Note: Funding agencies may require all personnel be having documentation of human subject training for exempt and non-exempt applications.

More information about CITI training.

3.9 Record keeping

It is the responsibility of the principal investigator to maintain records of:

  • All correspondence with the IRB
  • Copies of forms submitted to the IRB
  • Original IRB stamped consent document (all versions)
  • Signed consent documents
  • Protocols and amendments (all versions)
  • Any other documentation requested by sponsor (for funded research)

3.11 Finder’s fees and bonus payments

Finder’s fees pose a potential conflict of interest for the conduct of the research and, therefore, are not allowable. Faculty, staff, students, and all others conducting human research under the purview of WSU are strictly prohibited from offering or receiving any finder’s fee or other inducement, in cash or in kind, for the purpose of referring patients as candidates for participation in research.
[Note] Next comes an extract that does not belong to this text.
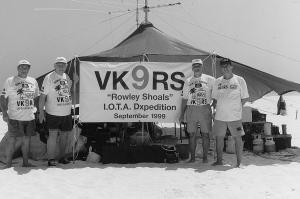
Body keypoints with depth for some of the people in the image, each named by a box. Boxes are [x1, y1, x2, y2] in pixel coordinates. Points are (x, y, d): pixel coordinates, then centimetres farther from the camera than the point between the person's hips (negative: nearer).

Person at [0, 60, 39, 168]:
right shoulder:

Likewise, no individual or organization conducting human research under the auspices of the University may receive “bonus payments” from sponsors that are tied to the rate or timing of subject enrollment. Examples: an additional payment of $5,000 to sites if they can recruit an additional five (5) subjects in a week, or additional payment to sites that reach their recruitment goals.
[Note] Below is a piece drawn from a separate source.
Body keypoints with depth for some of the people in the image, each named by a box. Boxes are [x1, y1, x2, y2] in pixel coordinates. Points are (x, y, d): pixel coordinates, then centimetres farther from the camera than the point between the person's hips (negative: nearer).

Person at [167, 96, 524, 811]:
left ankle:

4. Applicable regulations and guidelines

21 CFR 56.109, 56.111, 21 CFR 54

45 CFR 46.109, 46.111

5. Forms


6. Procedures employed to implement this policy & assignment of responsibility

IRB coordinatorProvide investigators with complete information package on preparing IRB submissions, securing initial and ongoing approval of research, and providing all required reports.

Secure all necessary information for ongoing IRB review and approval.

Provide guidance to investigators on IRB process.

Check all incoming studies to confirm if principal investigator and key personnel have completed the CITI training and, if not, e-mail the principal investigator a reminder to complete the training before study approval can be given.

Distribute communications to and from investigators to appropriate IRB staff and members in a timely manner.
ORA director, IRB coordinator Provide investigators with appropriate training in preparing IRB submissions, conducting the informed consent process, fulfilling ethical obligations and investigator responsibilities.